[Dataset section Boundary: Start]
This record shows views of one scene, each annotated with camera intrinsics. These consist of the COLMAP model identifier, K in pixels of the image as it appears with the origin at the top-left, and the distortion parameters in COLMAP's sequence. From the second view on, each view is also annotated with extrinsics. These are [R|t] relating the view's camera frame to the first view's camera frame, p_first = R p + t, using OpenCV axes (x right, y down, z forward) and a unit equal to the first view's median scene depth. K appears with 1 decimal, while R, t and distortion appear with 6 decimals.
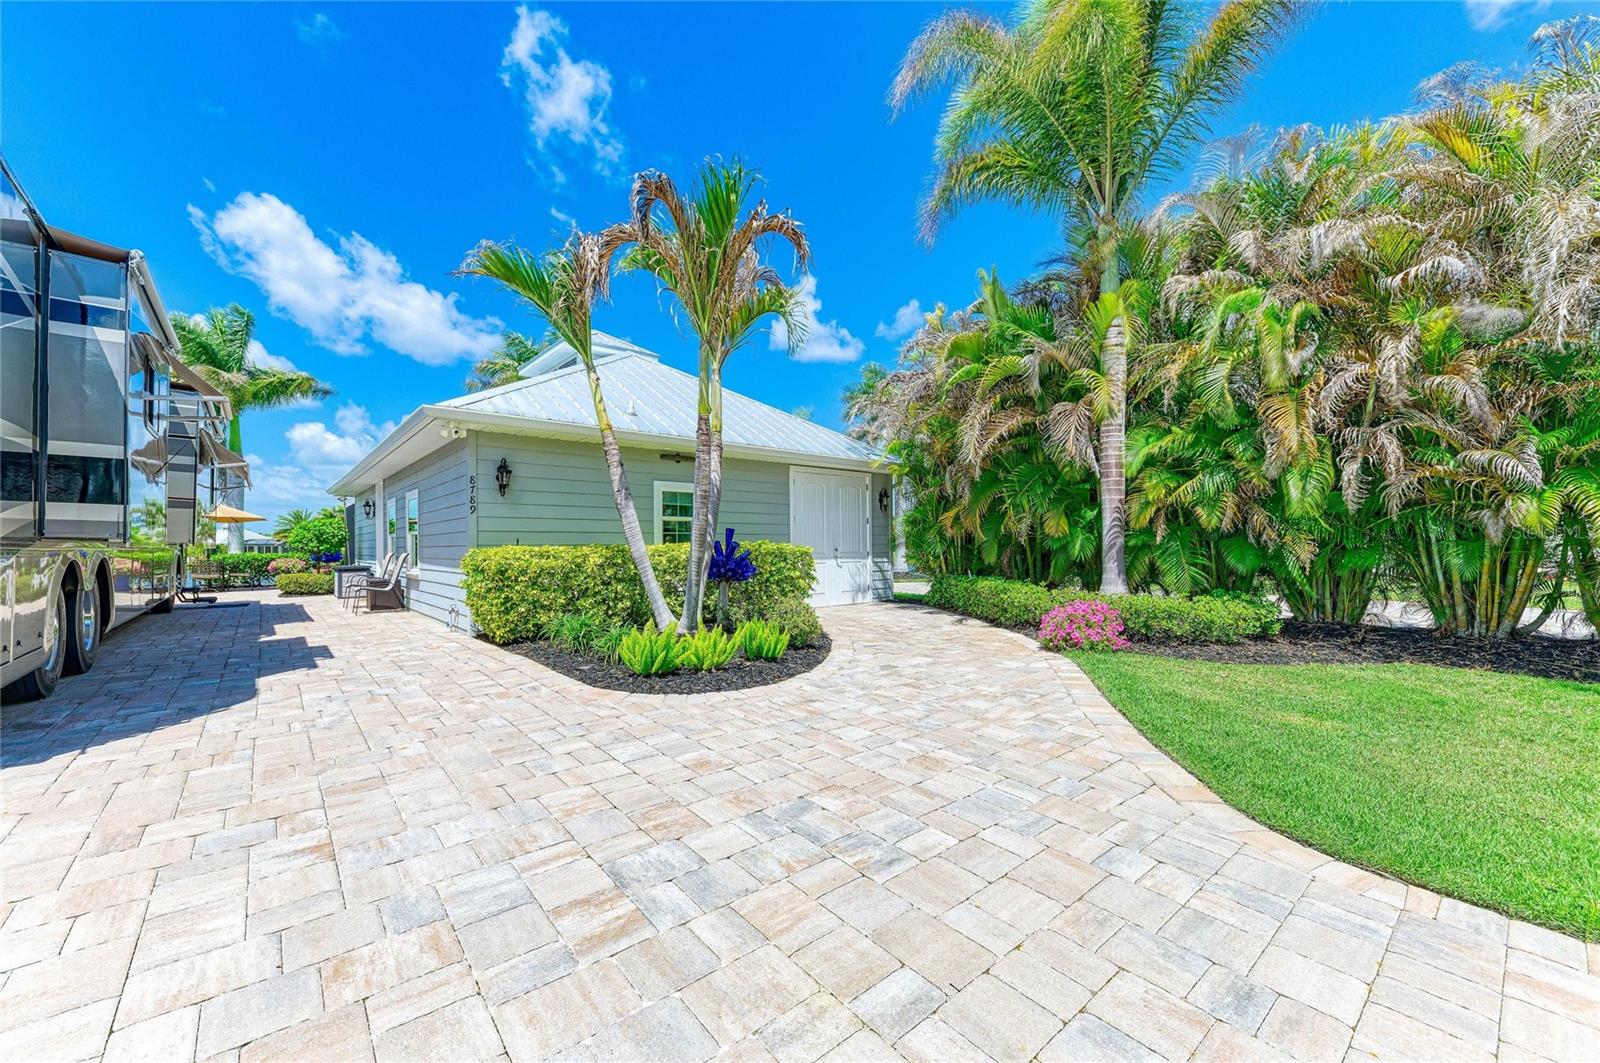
lens RADIAL K [[630.4, 0, 808.3], [0, 630.4, 543.3], [0, 0, 1]] dist [0.005860, -0.000537]
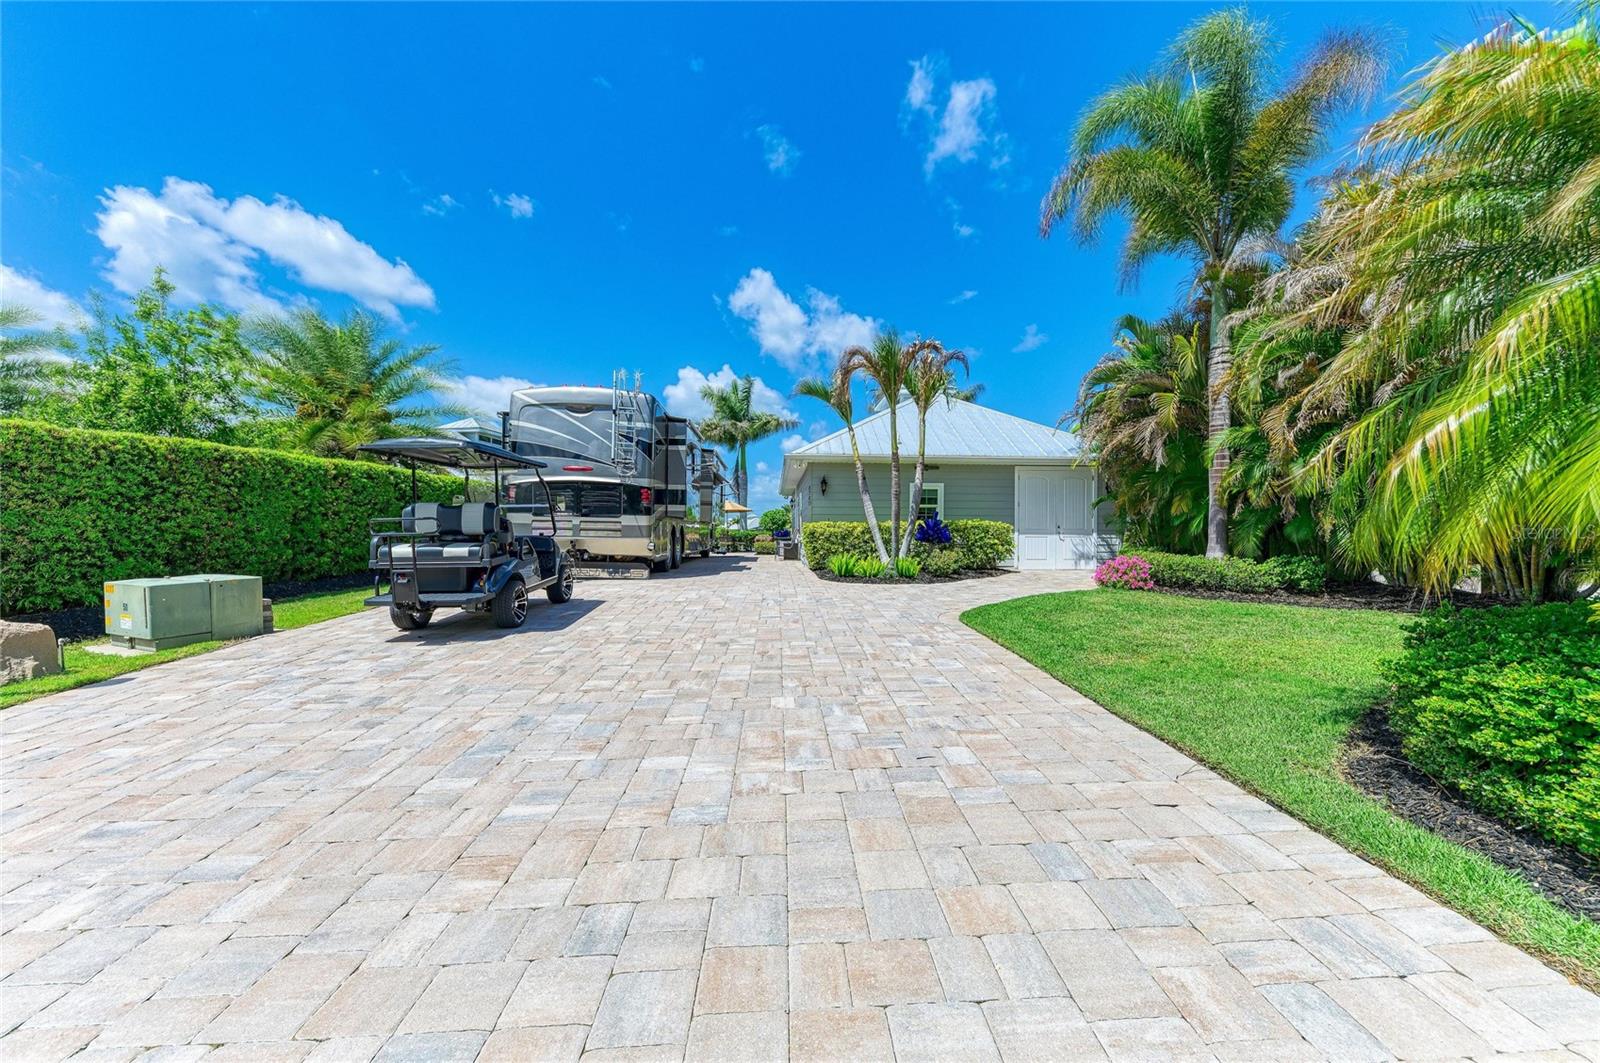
lens RADIAL K [[630.4, 0, 808.3], [0, 630.4, 543.3], [0, 0, 1]] dist [0.005860, -0.000537]
pose [[0.791751, 0.016701, -0.610616, 0.774261], [-0.005299, 0.999776, 0.020474, 0.035195], [0.610822, -0.012975, 0.791662, -0.644583]]
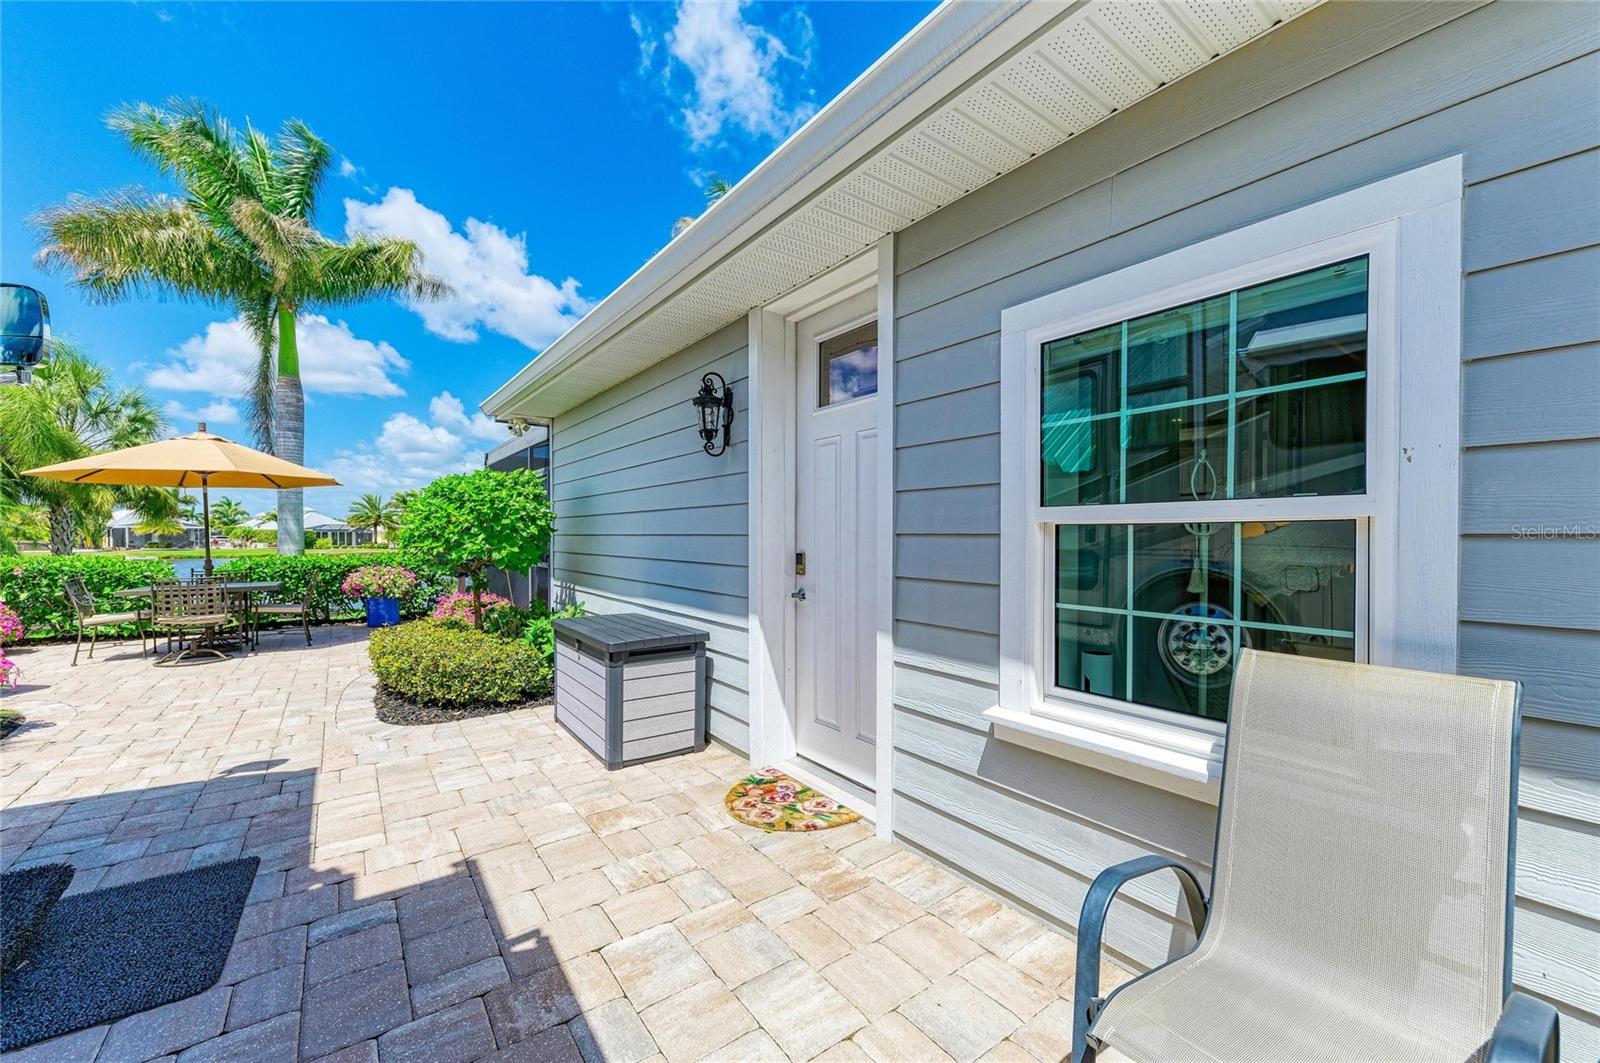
[Dataset section Boundary: End]
Task to carry out
Repeat the full listing above exactly, with no pictures in the copy.

Response below
This record shows views of one scene, each annotated with camera intrinsics. These consist of the COLMAP model identifier, K in pixels of the image as it appears with the origin at the top-left, and the distortion parameters in COLMAP's sequence. From the second view on, each view is also annotated with extrinsics. These are [R|t] relating the view's camera frame to the first view's camera frame, p_first = R p + t, using OpenCV axes (x right, y down, z forward) and a unit equal to the first view's median scene depth. K appears with 1 decimal, while R, t and distortion appear with 6 decimals.
lens RADIAL K [[630.4, 0, 808.3], [0, 630.4, 543.3], [0, 0, 1]] dist [0.005860, -0.000537]
lens RADIAL K [[630.4, 0, 808.3], [0, 630.4, 543.3], [0, 0, 1]] dist [0.005860, -0.000537]
pose [[0.791751, 0.016701, -0.610616, 0.774261], [-0.005299, 0.999776, 0.020474, 0.035195], [0.610822, -0.012975, 0.791662, -0.644583]]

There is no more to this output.